Social justice and Black cooperative history

20 Feb 2025

Cooperation has proved to be a powerful tool for social justice - and in particular for communities subjected to racial discrimination. During this year's Black History Month, we acknowledge how people working together in the face of racism have long used cooperative action to improve each others’ lives in tangible ways.

The food co-ops of the Neighboring Food Co-op Association (NFCA) in the USA are working together to manifest the shared vision of a thriving regional economy, rooted in a healthy, just and sustainable food system, and a vibrant community of cooperative enterprise. Central to this work is addressing systemic racism and classism in all of their many forms.

“To live out and fulfil the values and principles of our cooperative movement, we need to centre social, racial, and economic justice in our co-ops,” it says. 

Another cooperative doing just this is the Federation of Southern Cooperatives, which represents Black farmers, landowners and co-ops in the southern USA. It was founded 57 years ago by 22 cooperatives, at the intersection of the Civil Rights Movement and the Black Cooperative Development Movement. Today, it provides co-op development, land retention and advocacy services, as well as mediation and disaster relief.

The struggles faced by black cooperators are well documented in Dr Jessica Gordon-Nembhard’s Collective Courage: A History of African American Cooperative Economic Thought and Practice, which explores the tradition of black cooperative economic development in the context of the long struggle for civil rights.

She believes the co-op model can be a powerful tool to empower subaltern groups struggling with economic inequality and discrimination. Her research looked at why black communities have set up cooperatives across the country.

“At the beginning, the co-ops were a response to marginality and crisis,” she told Co-op News. “Often it was because they weren’t provided with the kind of burial they wanted for their families, or they couldn’t get access to quality food, healthcare or banking. So they created their own businesses.

“That connection between surviving oppression and marginality through cooperative economics was very powerful. And then people went even further and started saying: ‘If we can use this to help us just survive, imagine if we used this strategy even more, how much we could prosper from it’?”

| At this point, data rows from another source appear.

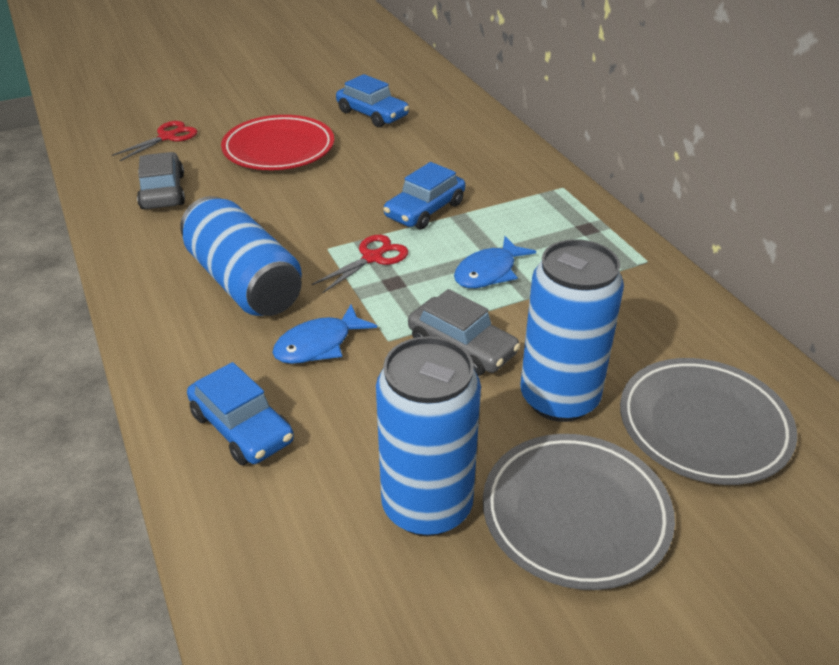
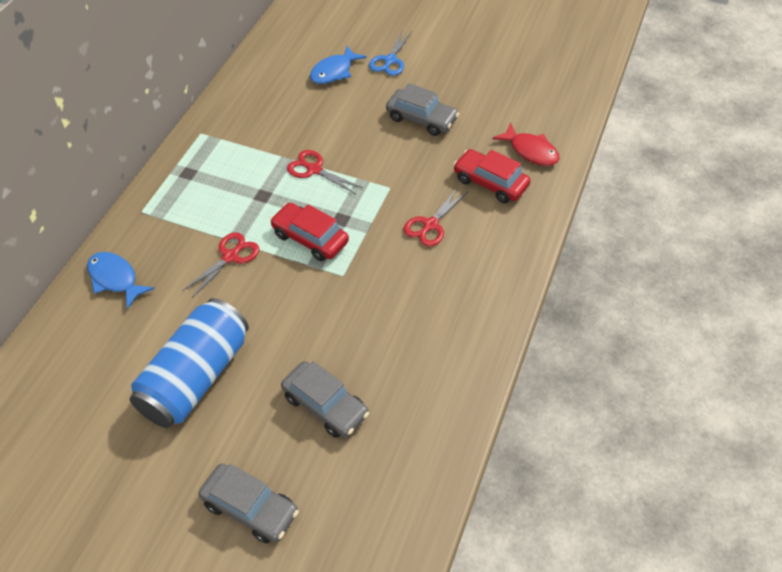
blue can: [180,196,302,316] [376,336,481,536] [521,239,624,422] = 3 -> [130,298,249,428] = 1
blue car: [187,362,294,465] [336,74,409,127] [383,162,465,230] = 3 -> none = 0
blue scissors: none = 0 -> [369,31,412,76] = 1
grey car: [137,152,185,209] [408,289,520,376] = 2 -> [199,463,299,543] [281,361,369,438] [386,83,459,136] = 3
grey plate: [483,434,675,590] [620,358,797,485] = 2 -> none = 0
red car: none = 0 -> [270,203,349,261] [453,149,531,203] = 2
red fish: none = 0 -> [493,123,560,166] = 1
red plate: [221,115,334,170] = 1 -> none = 0
red scissors: [112,121,197,161] [311,235,408,293] = 2 -> [182,232,259,298] [287,150,363,194] [403,187,467,247] = 3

One of those inducted into last year’s Cooperative Hall of Fame was Nannie Burroughs (1879-1961), co-founder of Cooperative Industries of Washington, who was nominated by Dr Gordon Nembhard and Margaret Lund. 

Burroughs believed that cooperatives offered Black communities a viable alternative to the hardships of the Great Depression. She was a great American intellectual orator, educator and activist who worked with or inspired Adam Clayton Powell Jr, Ella Joe Baker, Martin Luther King Jr, Ralph Abernathy and Thurgood Marshall. She co-founded the women's convention of the National Baptist Convention to amplify women's voices and role in the church, and opened the National Training School for Women and Girls in 1909, the first vocational school for black girls in the United States,

“A major school and a national religious organisation were not enough for MS Burroughs,” said Dr Gordon Nembhard in Burrough’s nomination video. “She founded and used the cooperative business model to reach her ultimate aim of economic empowerment for black women. It was through cooperative ownership that a woman could gain skills in order to earn a good income in a safe environment with workplace democracy and self-determination.”

She founded the first of a set of cooperatives in July 1934 with Sadie Morse Bethe to create jobs for black women as well as the unemployed, unskilled and disabled. She started with cooperative production, sewing, canning, broom making, barrel chairs and handicrafts and within six months of its founding, the Northeast Self Help Cooperative was the largest sewing factory in DC, with 50 members. Within two years, it had grown to 400 members. 

Renamed Cooperative Industries of Washington DC, the cooperative became “what may have been the first multi-stakeholder cooperative in the USA, combining the worker co-ops with the co-op farm and the consumer grocery co-op,” said Dr Gordon Nembhard.

“Burroughs saw herself as a movement builder."